> **EXERCISE**: Pick each line that has "back" out of the records.

[Saved data entries]
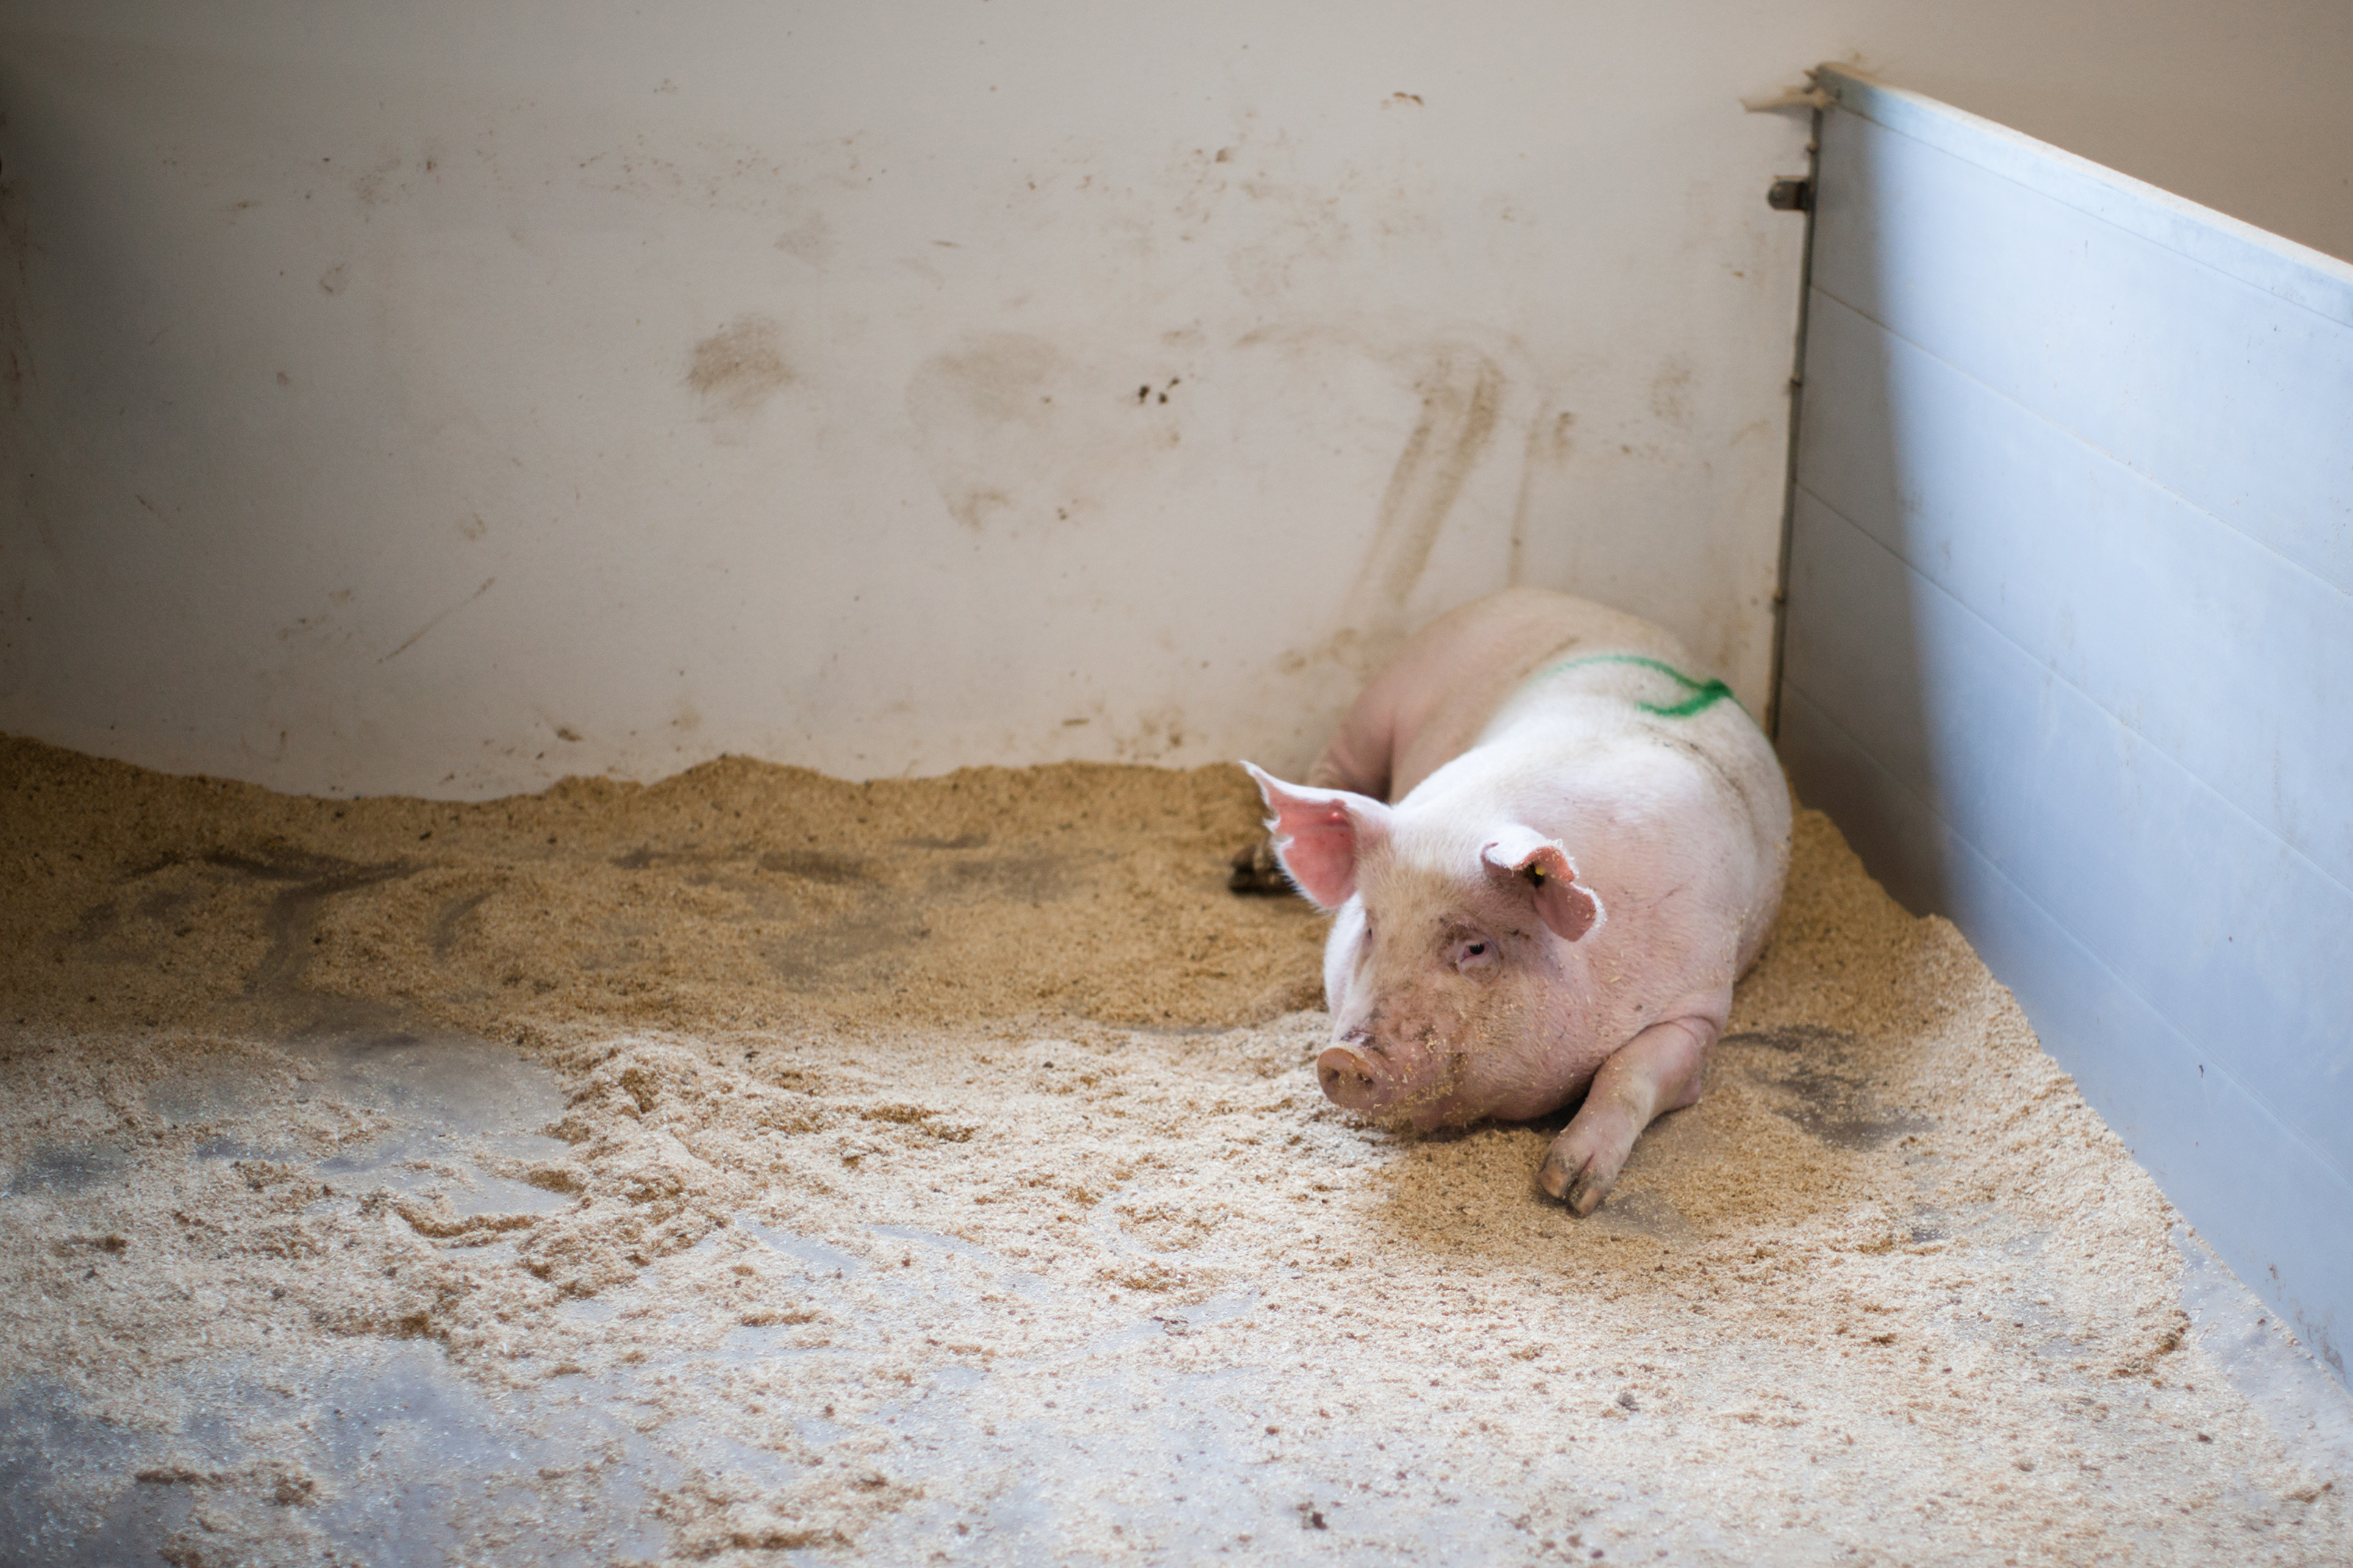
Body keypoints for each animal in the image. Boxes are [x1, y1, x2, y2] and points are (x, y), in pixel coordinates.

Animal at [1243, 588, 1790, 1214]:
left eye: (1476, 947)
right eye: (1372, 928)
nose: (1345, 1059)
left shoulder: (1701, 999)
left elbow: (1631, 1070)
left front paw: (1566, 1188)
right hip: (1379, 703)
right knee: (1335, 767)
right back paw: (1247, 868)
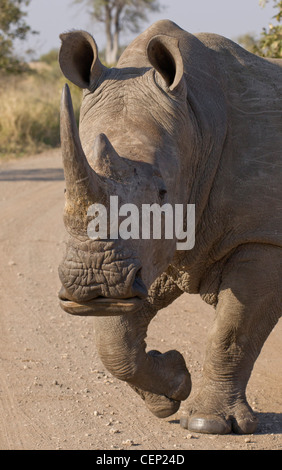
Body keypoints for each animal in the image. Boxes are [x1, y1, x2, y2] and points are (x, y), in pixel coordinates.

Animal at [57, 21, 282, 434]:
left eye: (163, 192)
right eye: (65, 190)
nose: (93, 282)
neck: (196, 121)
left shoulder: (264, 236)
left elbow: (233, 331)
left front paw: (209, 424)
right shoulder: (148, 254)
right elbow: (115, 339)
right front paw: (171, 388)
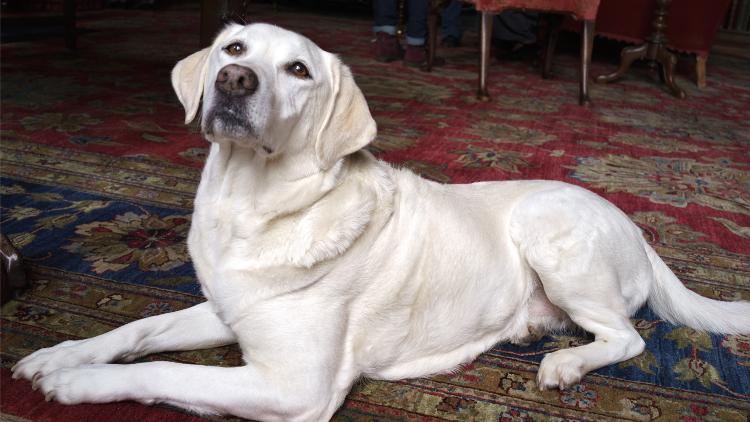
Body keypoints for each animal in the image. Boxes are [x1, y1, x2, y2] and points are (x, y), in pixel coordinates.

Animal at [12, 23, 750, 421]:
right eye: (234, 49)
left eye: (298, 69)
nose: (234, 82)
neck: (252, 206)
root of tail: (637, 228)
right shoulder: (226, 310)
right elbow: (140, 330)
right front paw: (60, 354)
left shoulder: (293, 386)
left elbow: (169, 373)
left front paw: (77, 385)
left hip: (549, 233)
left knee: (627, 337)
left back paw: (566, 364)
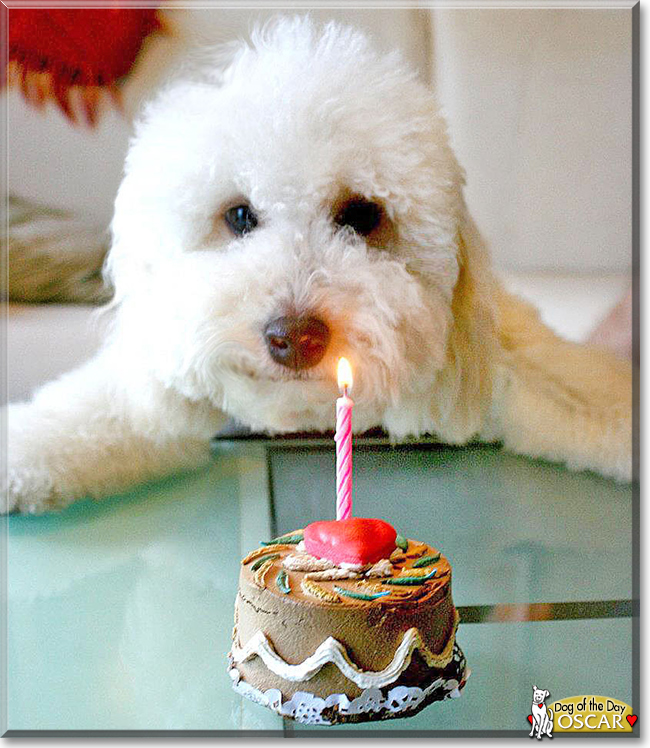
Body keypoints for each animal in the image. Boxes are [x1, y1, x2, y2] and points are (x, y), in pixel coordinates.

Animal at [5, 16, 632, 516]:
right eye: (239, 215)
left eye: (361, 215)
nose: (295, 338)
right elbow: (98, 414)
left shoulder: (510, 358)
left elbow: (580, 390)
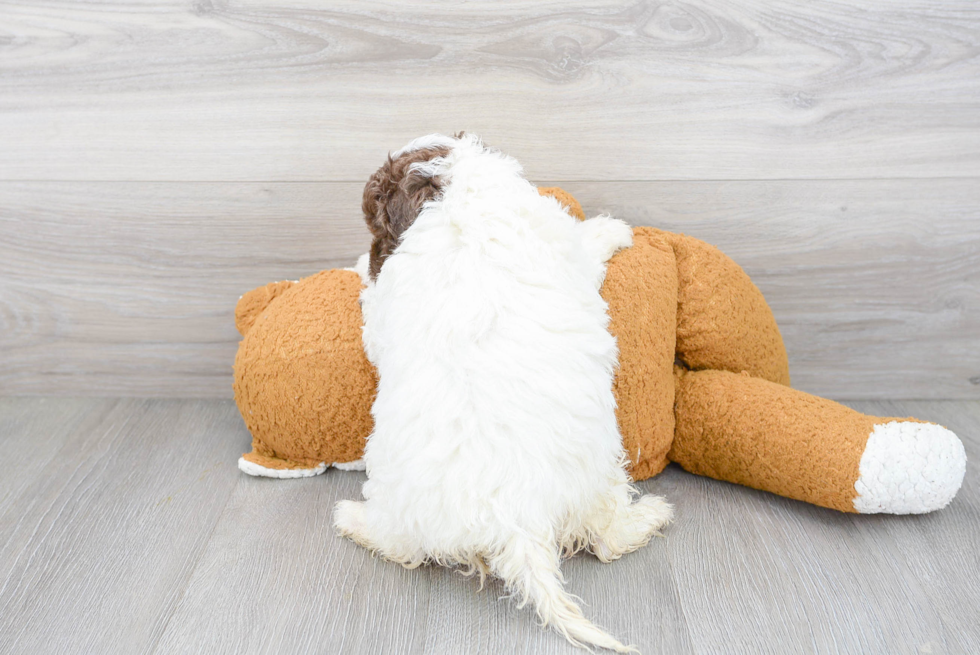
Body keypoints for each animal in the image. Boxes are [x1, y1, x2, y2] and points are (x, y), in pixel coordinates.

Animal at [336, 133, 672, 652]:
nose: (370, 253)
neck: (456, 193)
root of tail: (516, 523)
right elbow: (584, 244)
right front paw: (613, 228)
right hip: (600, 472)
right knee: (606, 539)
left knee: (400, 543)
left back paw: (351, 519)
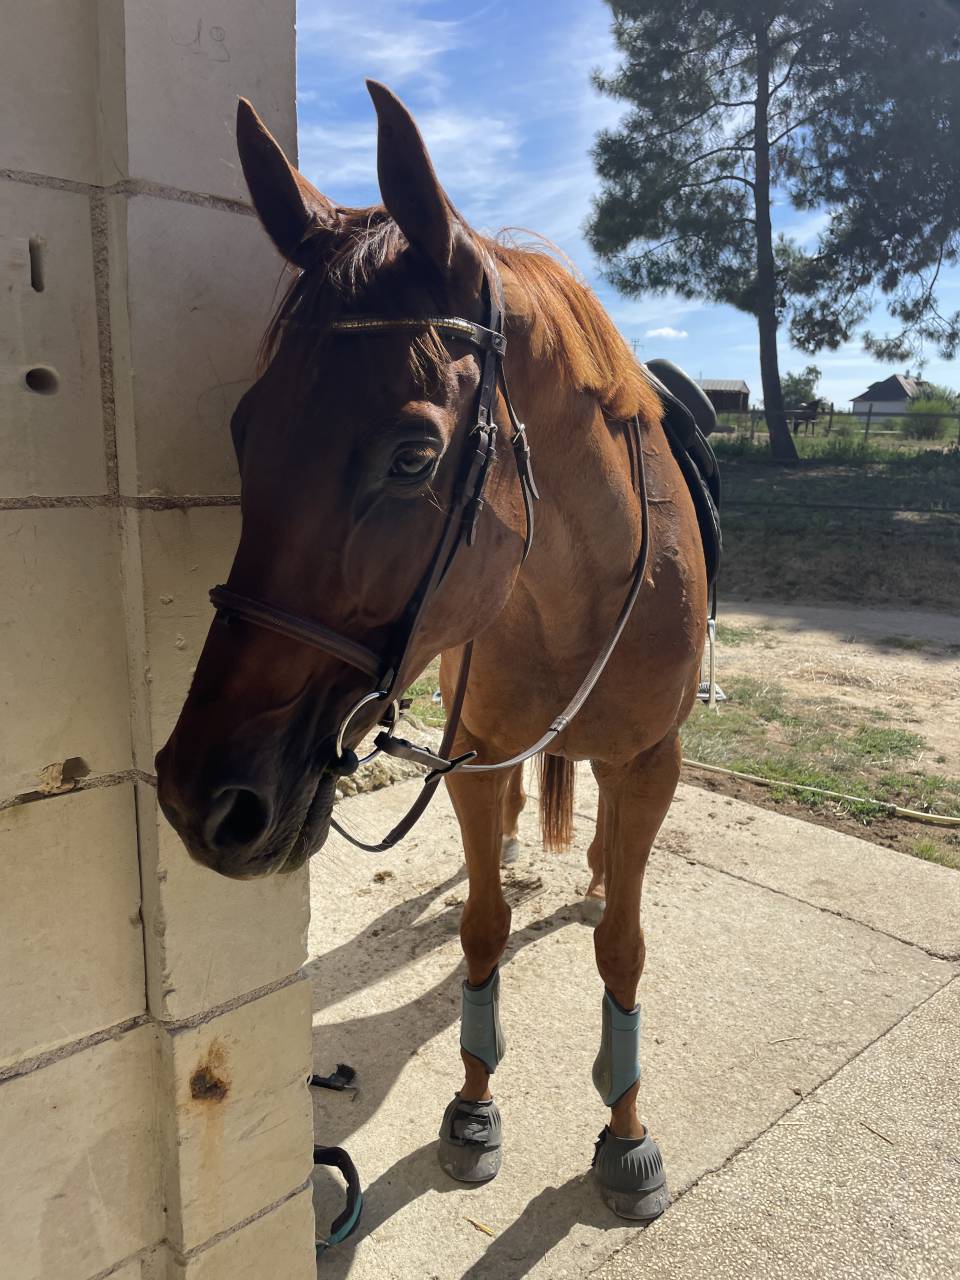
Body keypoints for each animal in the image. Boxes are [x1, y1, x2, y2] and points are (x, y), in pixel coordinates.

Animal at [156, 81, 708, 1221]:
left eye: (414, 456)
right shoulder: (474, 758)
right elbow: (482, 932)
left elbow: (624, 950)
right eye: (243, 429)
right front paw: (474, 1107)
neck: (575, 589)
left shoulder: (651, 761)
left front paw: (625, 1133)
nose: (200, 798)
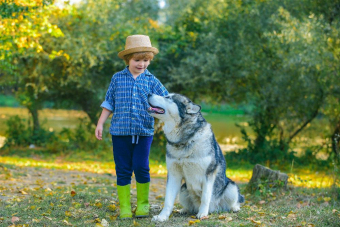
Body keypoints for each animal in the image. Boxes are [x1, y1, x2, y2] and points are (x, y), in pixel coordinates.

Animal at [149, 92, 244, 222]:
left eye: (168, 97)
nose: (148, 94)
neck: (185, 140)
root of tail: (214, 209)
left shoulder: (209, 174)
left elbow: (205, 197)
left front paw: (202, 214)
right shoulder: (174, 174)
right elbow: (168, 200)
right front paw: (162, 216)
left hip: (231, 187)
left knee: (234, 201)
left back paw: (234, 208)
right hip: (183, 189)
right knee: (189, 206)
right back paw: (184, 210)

> **SOLUTION**:
right back paw: (1247, 868)
left back paw: (566, 364)
left back paw: (351, 519)
left back paw: (234, 208)
right back paw: (184, 210)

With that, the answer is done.